Set exercise — Reproduce the records verbatim, from their first line through the line containing "scientific name: Gentianaceae", both ends included.

Source material —
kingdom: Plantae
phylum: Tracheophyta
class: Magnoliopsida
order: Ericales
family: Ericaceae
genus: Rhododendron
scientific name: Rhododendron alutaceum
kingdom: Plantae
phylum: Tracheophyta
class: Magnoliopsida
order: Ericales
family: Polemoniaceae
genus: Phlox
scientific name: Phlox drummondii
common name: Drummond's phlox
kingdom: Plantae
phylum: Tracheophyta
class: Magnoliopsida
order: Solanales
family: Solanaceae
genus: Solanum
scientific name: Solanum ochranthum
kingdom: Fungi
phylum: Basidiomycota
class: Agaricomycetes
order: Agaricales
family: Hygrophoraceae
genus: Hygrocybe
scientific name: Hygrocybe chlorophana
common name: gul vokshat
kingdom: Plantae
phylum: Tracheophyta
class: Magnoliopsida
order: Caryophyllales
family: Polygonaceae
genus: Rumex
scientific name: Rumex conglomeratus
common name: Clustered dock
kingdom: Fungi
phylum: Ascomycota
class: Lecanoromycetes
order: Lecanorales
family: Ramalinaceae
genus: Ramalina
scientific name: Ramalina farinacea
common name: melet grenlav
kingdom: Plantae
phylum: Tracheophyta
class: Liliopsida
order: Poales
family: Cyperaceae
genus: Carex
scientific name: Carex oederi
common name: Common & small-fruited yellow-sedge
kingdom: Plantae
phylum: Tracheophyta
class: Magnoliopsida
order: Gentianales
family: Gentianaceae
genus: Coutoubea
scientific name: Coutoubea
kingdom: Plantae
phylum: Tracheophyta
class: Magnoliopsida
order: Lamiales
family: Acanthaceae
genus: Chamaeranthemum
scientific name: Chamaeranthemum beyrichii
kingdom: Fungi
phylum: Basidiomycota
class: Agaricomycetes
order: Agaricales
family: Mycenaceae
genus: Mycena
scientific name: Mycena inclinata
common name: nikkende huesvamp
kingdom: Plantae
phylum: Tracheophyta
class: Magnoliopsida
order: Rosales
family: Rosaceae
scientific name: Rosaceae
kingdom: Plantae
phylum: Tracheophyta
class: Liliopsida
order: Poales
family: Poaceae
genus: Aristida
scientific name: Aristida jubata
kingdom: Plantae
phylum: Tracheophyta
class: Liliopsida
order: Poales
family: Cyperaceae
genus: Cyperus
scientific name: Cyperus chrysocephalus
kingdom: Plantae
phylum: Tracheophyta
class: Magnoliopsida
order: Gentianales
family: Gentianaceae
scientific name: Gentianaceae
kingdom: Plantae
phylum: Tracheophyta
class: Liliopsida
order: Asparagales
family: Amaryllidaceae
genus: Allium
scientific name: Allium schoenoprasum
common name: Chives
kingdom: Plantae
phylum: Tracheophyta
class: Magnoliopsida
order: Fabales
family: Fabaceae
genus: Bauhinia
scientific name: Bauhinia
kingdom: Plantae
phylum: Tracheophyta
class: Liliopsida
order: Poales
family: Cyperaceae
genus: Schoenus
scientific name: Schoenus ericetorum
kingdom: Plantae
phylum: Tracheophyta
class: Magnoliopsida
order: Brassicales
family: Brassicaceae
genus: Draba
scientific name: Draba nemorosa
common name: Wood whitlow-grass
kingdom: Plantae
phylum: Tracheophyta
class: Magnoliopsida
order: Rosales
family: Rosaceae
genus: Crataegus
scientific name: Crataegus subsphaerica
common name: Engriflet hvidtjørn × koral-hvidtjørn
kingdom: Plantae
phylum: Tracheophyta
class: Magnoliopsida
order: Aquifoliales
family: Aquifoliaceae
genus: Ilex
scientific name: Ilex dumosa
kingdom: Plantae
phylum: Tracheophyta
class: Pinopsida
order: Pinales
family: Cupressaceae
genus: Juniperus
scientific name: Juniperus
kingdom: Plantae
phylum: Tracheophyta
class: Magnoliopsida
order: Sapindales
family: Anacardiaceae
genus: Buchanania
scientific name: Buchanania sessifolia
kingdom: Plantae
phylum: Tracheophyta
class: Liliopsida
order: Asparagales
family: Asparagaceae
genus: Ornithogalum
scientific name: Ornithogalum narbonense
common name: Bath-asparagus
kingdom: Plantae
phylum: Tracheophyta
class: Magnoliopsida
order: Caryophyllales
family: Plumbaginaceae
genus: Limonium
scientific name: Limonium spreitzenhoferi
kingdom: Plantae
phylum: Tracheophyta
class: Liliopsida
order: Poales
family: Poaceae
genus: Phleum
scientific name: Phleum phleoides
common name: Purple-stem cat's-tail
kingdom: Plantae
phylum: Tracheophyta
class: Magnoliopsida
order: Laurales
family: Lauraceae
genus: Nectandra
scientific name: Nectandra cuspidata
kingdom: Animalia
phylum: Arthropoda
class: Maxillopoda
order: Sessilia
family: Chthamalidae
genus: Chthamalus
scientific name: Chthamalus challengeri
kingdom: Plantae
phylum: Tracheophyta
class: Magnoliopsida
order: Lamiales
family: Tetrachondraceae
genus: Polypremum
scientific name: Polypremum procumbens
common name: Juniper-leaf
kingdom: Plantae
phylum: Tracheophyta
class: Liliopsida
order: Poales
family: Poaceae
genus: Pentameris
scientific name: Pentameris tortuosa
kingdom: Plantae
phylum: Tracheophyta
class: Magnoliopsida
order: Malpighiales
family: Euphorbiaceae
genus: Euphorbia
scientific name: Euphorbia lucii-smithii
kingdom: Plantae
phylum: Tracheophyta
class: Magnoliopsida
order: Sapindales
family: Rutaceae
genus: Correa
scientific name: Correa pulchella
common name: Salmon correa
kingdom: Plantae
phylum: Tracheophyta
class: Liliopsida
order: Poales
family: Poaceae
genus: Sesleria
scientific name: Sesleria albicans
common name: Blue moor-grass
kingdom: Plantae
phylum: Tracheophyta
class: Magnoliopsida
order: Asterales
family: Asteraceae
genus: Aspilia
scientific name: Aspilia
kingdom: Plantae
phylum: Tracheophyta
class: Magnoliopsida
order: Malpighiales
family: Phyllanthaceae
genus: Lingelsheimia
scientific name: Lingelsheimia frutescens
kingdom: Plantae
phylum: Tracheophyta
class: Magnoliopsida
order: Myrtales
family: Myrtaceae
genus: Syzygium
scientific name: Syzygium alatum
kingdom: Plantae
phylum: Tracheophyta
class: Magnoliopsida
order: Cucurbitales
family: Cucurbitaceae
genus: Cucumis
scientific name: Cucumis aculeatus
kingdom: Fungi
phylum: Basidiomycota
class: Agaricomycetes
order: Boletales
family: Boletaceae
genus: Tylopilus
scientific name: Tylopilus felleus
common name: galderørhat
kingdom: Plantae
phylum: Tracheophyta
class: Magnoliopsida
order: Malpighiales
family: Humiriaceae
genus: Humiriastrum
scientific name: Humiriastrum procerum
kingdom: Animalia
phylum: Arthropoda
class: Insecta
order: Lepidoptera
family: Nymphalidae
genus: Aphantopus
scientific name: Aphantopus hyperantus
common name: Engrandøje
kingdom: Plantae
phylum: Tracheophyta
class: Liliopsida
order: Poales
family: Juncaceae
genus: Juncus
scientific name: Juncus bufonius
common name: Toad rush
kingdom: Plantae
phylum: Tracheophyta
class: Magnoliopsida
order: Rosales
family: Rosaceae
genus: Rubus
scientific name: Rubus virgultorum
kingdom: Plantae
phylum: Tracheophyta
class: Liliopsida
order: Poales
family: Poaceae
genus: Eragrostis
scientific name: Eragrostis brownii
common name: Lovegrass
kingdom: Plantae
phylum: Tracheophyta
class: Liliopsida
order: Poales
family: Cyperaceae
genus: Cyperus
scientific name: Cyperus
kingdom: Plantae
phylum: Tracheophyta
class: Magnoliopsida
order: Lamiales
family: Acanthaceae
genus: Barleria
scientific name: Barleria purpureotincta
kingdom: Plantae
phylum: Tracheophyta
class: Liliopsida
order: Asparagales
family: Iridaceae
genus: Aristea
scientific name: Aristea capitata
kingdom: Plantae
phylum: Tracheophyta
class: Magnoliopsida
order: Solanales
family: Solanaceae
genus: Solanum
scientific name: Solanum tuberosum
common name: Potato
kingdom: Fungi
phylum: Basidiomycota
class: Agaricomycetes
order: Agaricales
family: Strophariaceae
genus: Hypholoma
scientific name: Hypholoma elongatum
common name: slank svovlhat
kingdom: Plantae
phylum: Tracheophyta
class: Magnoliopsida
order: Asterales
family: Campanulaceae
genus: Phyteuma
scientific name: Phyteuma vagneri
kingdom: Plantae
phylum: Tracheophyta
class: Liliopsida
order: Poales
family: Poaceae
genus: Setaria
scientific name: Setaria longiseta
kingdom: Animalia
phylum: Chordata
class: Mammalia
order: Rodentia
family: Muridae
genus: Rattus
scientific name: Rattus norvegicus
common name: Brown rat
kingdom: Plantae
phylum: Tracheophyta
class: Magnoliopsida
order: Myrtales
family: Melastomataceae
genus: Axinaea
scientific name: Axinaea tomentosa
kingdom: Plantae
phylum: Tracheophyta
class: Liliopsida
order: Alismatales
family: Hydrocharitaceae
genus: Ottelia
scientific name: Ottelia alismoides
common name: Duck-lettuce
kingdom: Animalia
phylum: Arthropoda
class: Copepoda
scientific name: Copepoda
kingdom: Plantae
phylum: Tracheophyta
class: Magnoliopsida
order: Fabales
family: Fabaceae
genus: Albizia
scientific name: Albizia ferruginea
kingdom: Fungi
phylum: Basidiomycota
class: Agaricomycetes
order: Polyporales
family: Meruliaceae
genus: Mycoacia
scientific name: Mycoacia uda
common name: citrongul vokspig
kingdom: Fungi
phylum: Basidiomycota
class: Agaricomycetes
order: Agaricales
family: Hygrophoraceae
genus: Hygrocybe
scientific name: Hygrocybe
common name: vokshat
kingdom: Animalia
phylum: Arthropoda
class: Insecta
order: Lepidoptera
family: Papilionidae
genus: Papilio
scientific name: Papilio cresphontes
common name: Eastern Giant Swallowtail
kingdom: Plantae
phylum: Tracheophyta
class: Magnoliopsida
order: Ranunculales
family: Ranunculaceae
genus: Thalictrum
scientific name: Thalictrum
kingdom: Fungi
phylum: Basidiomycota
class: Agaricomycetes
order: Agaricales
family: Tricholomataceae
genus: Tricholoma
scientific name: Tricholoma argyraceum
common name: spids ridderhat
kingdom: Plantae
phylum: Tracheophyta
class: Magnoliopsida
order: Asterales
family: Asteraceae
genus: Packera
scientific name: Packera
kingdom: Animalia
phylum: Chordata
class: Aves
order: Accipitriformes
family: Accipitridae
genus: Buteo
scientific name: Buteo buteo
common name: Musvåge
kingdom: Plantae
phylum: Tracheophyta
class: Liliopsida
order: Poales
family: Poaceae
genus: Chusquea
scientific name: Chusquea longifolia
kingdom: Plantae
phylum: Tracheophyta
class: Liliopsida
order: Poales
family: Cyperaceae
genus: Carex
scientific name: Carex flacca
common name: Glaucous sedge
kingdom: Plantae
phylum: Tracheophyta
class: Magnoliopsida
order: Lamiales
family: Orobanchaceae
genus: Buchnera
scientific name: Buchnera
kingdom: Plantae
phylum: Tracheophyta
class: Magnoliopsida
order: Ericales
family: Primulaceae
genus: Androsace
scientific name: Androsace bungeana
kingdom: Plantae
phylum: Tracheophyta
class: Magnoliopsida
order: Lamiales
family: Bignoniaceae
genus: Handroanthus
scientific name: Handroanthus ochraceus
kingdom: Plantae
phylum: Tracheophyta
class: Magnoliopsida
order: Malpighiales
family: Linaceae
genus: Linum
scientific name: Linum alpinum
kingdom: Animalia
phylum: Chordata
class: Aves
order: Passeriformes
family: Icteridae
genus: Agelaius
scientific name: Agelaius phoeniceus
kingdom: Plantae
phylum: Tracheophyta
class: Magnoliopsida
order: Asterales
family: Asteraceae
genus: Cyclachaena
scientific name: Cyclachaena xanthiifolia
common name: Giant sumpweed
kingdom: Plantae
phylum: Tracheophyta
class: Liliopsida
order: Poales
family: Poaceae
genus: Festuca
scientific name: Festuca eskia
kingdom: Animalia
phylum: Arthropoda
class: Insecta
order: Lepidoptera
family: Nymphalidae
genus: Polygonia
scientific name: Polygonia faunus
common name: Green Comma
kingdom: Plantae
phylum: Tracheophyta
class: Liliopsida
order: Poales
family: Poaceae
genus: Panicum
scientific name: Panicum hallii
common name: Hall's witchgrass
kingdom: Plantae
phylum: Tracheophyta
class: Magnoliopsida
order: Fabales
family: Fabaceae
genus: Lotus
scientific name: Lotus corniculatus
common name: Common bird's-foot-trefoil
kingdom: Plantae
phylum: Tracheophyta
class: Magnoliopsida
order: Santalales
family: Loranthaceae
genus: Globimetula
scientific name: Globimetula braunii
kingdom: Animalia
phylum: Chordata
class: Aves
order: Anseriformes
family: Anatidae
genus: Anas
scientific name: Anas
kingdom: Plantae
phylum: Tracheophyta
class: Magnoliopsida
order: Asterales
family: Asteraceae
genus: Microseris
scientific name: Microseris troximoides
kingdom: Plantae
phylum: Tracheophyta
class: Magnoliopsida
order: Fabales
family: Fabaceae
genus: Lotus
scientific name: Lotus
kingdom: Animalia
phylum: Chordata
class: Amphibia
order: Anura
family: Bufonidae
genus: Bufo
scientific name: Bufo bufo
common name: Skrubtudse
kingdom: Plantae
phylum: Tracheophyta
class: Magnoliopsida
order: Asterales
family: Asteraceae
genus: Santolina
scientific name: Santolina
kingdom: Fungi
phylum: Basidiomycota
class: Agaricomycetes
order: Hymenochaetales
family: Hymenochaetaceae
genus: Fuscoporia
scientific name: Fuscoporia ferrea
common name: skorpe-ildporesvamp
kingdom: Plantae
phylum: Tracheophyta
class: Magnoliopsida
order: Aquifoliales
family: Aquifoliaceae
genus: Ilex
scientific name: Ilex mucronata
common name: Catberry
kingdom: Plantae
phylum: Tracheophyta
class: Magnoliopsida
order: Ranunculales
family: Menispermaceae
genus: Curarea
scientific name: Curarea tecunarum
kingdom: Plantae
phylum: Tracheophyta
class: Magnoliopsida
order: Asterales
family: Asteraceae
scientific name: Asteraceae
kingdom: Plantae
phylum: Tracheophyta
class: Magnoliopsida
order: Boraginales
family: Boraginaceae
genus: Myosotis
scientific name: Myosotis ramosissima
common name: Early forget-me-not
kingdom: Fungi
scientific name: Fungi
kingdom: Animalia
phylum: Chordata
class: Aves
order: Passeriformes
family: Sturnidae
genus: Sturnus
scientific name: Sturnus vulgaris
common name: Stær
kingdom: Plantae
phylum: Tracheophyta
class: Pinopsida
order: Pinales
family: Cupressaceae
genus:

Exercise result —
kingdom: Plantae
phylum: Tracheophyta
class: Magnoliopsida
order: Ericales
family: Ericaceae
genus: Rhododendron
scientific name: Rhododendron alutaceum
kingdom: Plantae
phylum: Tracheophyta
class: Magnoliopsida
order: Ericales
family: Polemoniaceae
genus: Phlox
scientific name: Phlox drummondii
common name: Drummond's phlox
kingdom: Plantae
phylum: Tracheophyta
class: Magnoliopsida
order: Solanales
family: Solanaceae
genus: Solanum
scientific name: Solanum ochranthum
kingdom: Fungi
phylum: Basidiomycota
class: Agaricomycetes
order: Agaricales
family: Hygrophoraceae
genus: Hygrocybe
scientific name: Hygrocybe chlorophana
common name: gul vokshat
kingdom: Plantae
phylum: Tracheophyta
class: Magnoliopsida
order: Caryophyllales
family: Polygonaceae
genus: Rumex
scientific name: Rumex conglomeratus
common name: Clustered dock
kingdom: Fungi
phylum: Ascomycota
class: Lecanoromycetes
order: Lecanorales
family: Ramalinaceae
genus: Ramalina
scientific name: Ramalina farinacea
common name: melet grenlav
kingdom: Plantae
phylum: Tracheophyta
class: Liliopsida
order: Poales
family: Cyperaceae
genus: Carex
scientific name: Carex oederi
common name: Common & small-fruited yellow-sedge
kingdom: Plantae
phylum: Tracheophyta
class: Magnoliopsida
order: Gentianales
family: Gentianaceae
genus: Coutoubea
scientific name: Coutoubea
kingdom: Plantae
phylum: Tracheophyta
class: Magnoliopsida
order: Lamiales
family: Acanthaceae
genus: Chamaeranthemum
scientific name: Chamaeranthemum beyrichii
kingdom: Fungi
phylum: Basidiomycota
class: Agaricomycetes
order: Agaricales
family: Mycenaceae
genus: Mycena
scientific name: Mycena inclinata
common name: nikkende huesvamp
kingdom: Plantae
phylum: Tracheophyta
class: Magnoliopsida
order: Rosales
family: Rosaceae
scientific name: Rosaceae
kingdom: Plantae
phylum: Tracheophyta
class: Liliopsida
order: Poales
family: Poaceae
genus: Aristida
scientific name: Aristida jubata
kingdom: Plantae
phylum: Tracheophyta
class: Liliopsida
order: Poales
family: Cyperaceae
genus: Cyperus
scientific name: Cyperus chrysocephalus
kingdom: Plantae
phylum: Tracheophyta
class: Magnoliopsida
order: Gentianales
family: Gentianaceae
scientific name: Gentianaceae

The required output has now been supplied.